[Page-level text extractions]
-.-.-
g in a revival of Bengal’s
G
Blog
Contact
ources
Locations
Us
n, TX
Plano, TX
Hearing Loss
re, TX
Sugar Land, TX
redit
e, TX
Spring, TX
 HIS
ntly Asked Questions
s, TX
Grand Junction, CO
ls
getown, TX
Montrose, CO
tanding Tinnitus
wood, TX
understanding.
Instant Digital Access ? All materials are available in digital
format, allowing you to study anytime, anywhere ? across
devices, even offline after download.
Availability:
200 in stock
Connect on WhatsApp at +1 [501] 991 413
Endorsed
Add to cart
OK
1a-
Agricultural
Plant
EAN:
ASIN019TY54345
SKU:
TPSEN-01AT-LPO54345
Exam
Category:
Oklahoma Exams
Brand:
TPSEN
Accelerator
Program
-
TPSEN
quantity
-.-.-
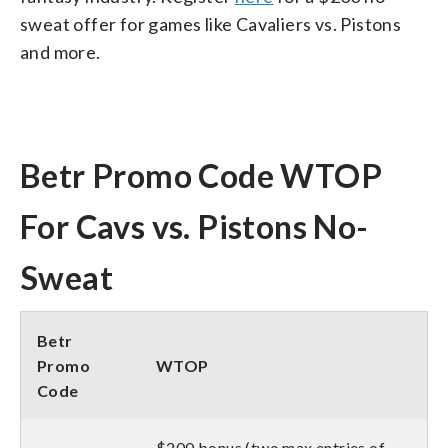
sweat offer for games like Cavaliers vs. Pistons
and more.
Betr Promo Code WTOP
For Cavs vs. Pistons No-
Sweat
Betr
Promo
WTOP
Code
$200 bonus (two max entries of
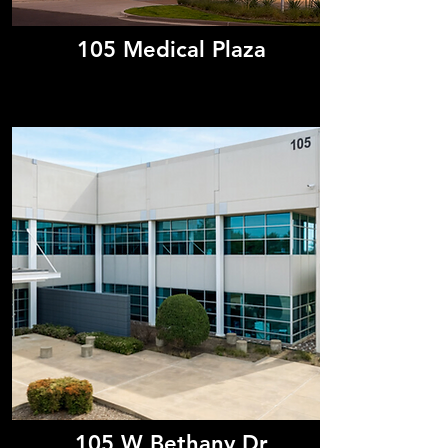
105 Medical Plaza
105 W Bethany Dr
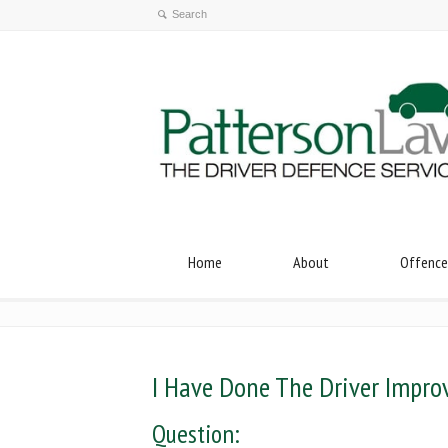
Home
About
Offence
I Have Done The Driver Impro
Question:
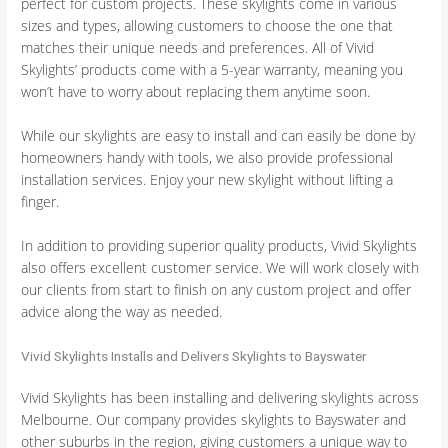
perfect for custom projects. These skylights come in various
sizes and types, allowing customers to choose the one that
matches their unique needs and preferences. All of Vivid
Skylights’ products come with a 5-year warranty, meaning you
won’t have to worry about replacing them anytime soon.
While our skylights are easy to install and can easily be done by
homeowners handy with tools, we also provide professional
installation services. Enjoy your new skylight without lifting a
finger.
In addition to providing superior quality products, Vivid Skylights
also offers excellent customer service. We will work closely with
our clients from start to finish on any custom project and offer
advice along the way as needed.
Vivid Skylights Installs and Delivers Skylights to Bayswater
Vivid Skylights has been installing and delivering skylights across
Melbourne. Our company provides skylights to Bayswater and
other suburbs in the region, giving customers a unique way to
-.-.-
EXERCISE OBJECTIVE:
Every line in the data above that contains "come" needs to be copied.

RESPONSE:
perfect for custom projects. These skylights come in various
Skylights’ products come with a 5-year warranty, meaning you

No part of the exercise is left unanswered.